S’est-il agi de martyrs de la foi catholique ou de la culture occidentale?
SARAIVA MARTINS: Ces martyrs n’ont pas été tués en raison d’une hostilité générale envers les Européens, envers surtout les Portugais et les Espagnols, et leurs activités commerciales. À la lumière des documents historiques et des souvenirs des chrétiens, on comprend que ces martyrs ont été tués selon des modalités spectaculaires et particulièrement cruelles, précisément par haine de leur foi en Jésus-Christ et non pour d’autres raisons.
Beaucoup des 188 personnes béatifiées étaient des enfants qui n’avaient même pas l’âge de raison. Comment a-t-il été possible de les reconnaître comme martyrs?

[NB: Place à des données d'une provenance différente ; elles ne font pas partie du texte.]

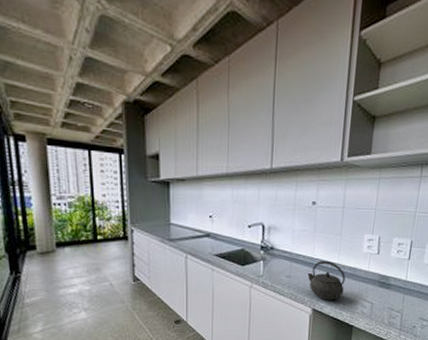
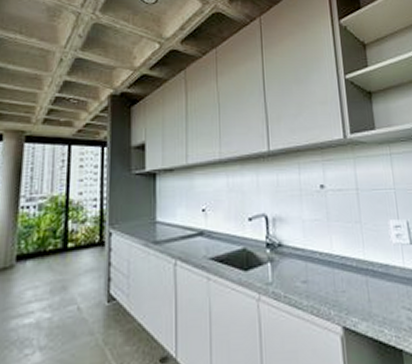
kettle: present [307,260,345,300] -> none [328,256,380,313]

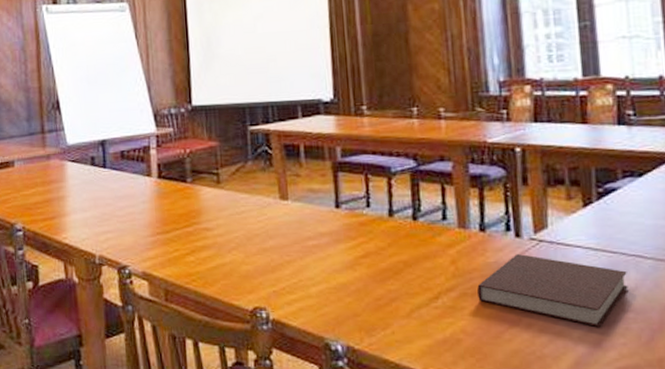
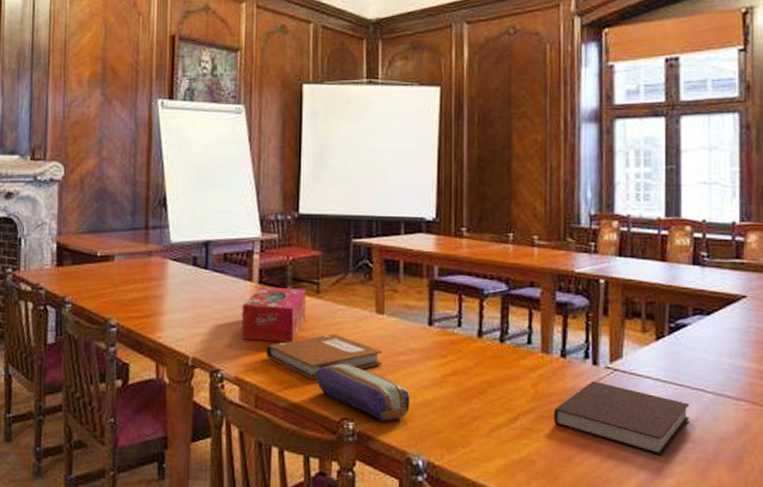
tissue box: none [143,180,208,236] -> present [241,286,305,343]
notebook: none [171,223,291,270] -> present [266,334,383,380]
pencil case: none [224,252,324,308] -> present [316,363,410,422]

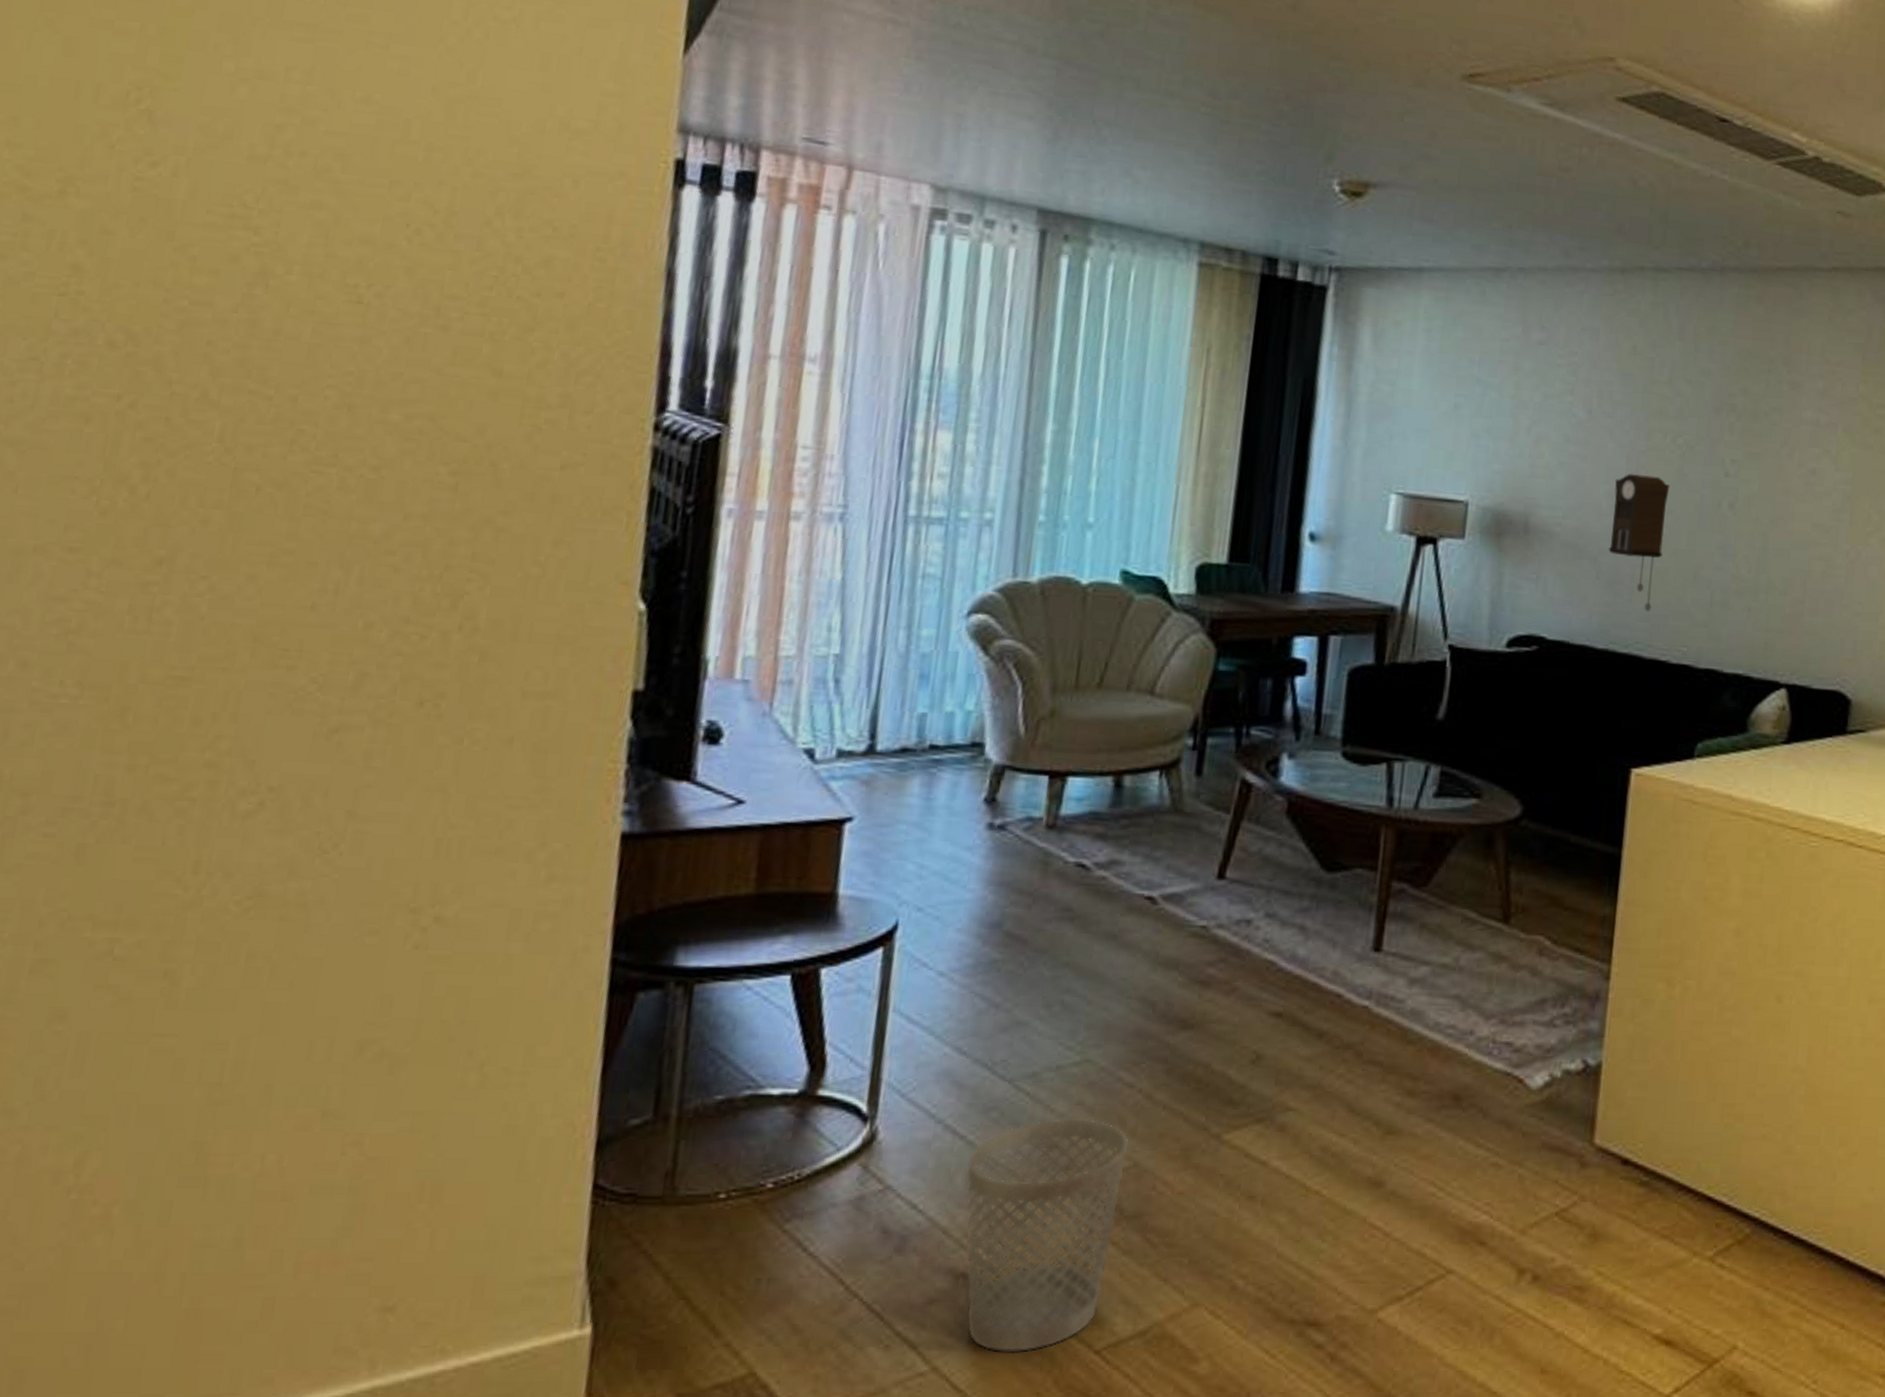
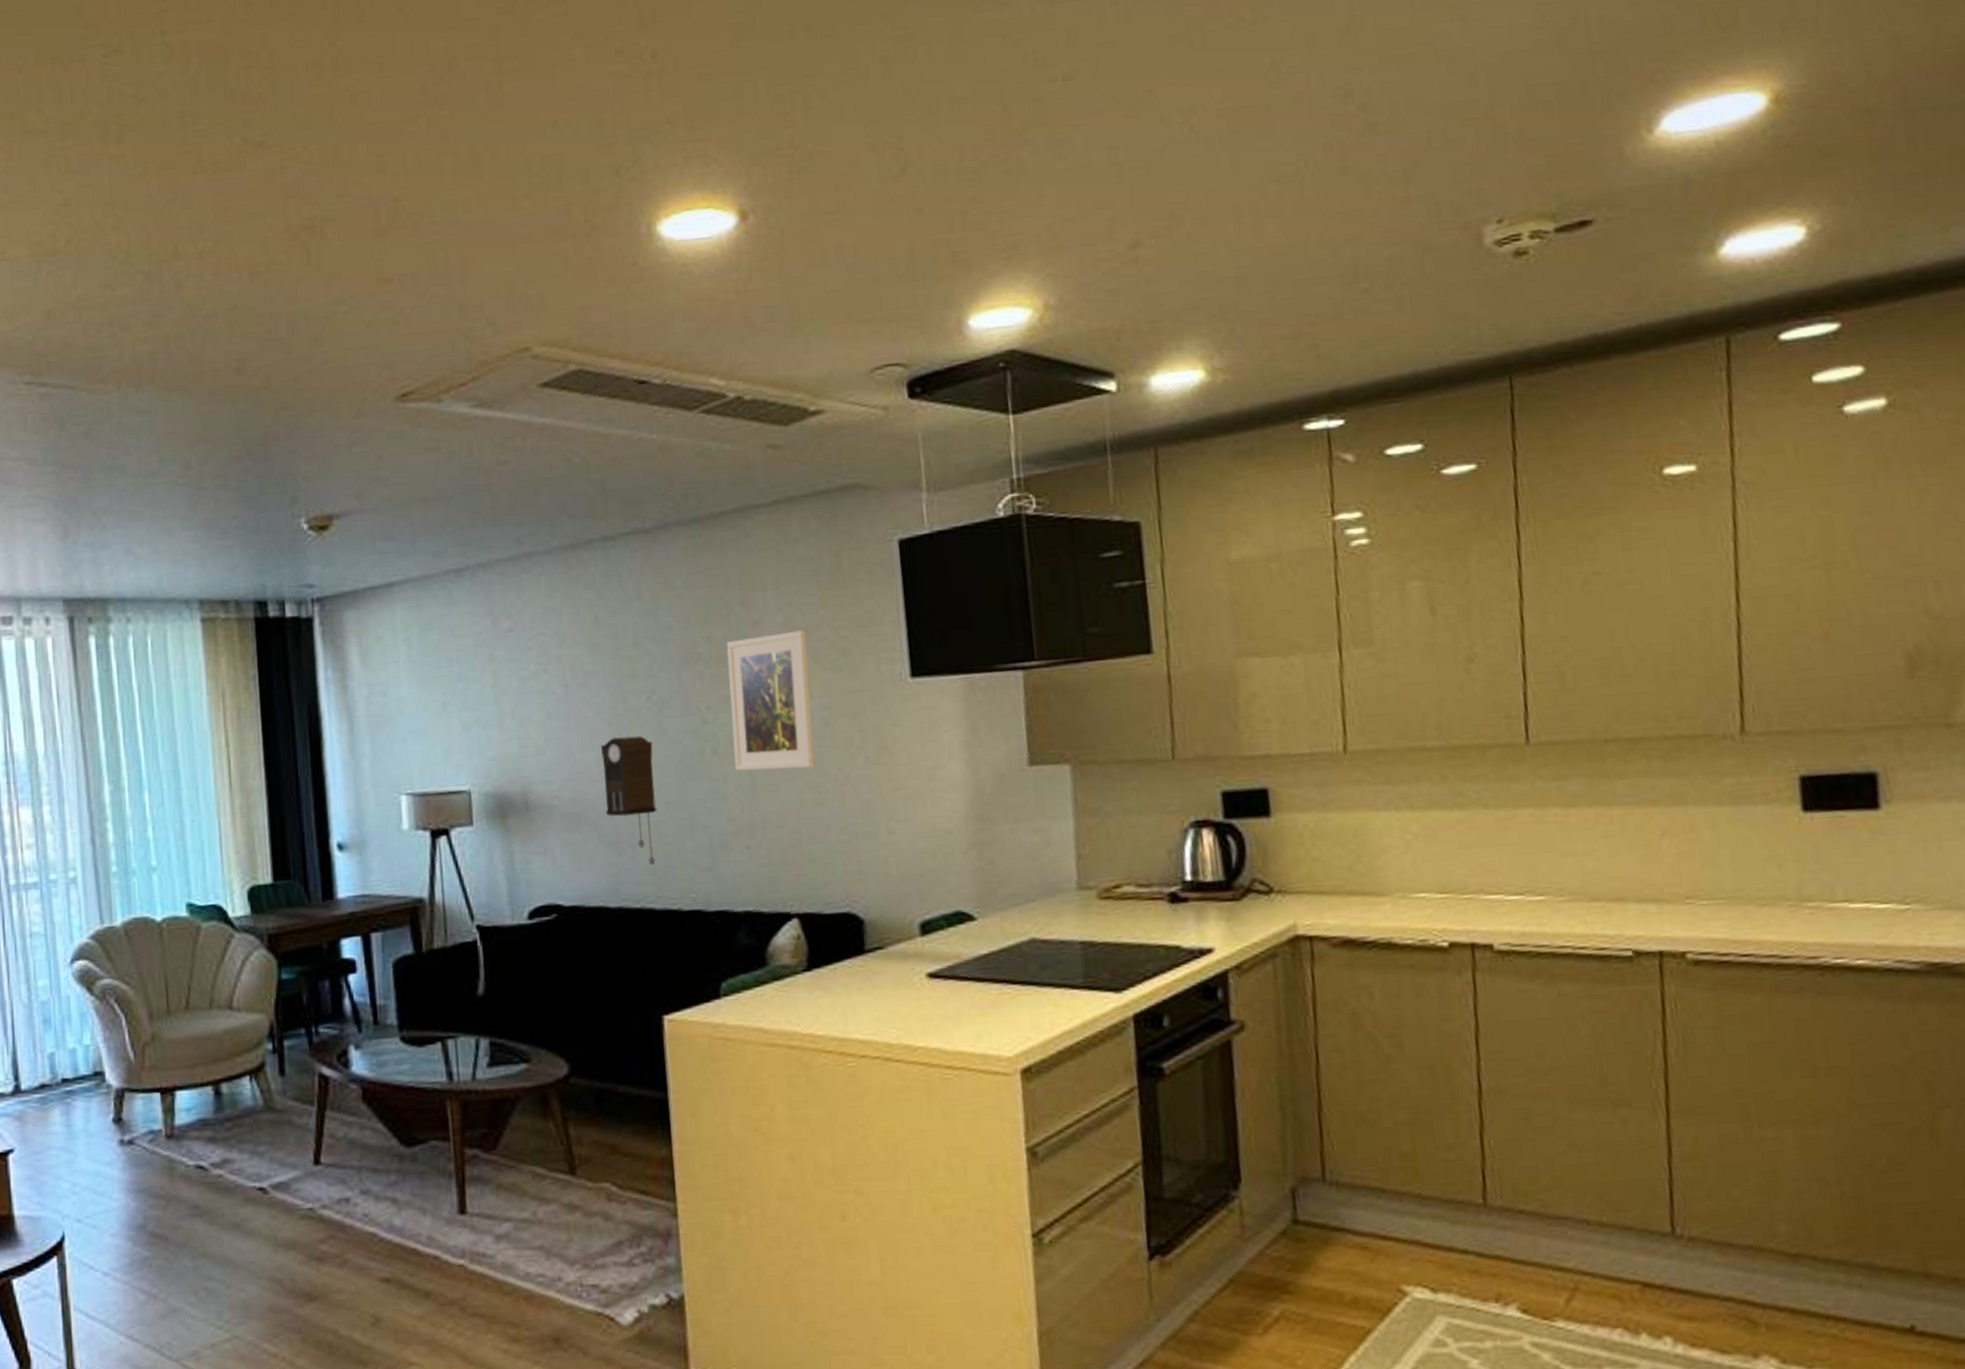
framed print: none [1749,398,1843,540] -> present [726,629,815,771]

SARAIVA MARTINS: Ce n’est pas la première fois que cela arrive. La Congrégation a désormais pour critère d’accepter comme martyrs des enfants tués dans un contexte de persécution religieuse et appartenant à une communauté chrétienne qui comprend des personnes adultes, clairement conscientes de la raison pour laquelle elles meurent. En outre, il y a parmi les personnes béatifiées non seulement des enfants mais des familles chrétiennes au complet, ce qui montre bien que la foi était vécue en profondeur dans ces foyers. C’est un bel exemple pour beaucoup de familles de notre temps.
Comment la société japonaise a-t-elle accueilli cette cérémonie?
SARAIVA MARTINS: J’ai d’abord plaisir à rappeler la persistance de la mémoire de ces martyrs parmi les chrétiens japonais d’aujourd’hui. Cette mémoire se trouve concrétisée par de nombreux monuments funéraires, par des pèlerinages et par des cérémonies commémoratives. Beaucoup de gens ont participé à la cérémonie de Nagasaki et elle a eu un large écho dans la presse, surtout si l’on pense au poids effectif des catholiques, qui sont indéniablement une toute petite minorité au Japon. L’ambassadeur du Japon près le Saint-Siège représentait d’ailleurs le premier ministre Taro Aso qui – pour la première fois dans l’histoire du Japon – est un catholique.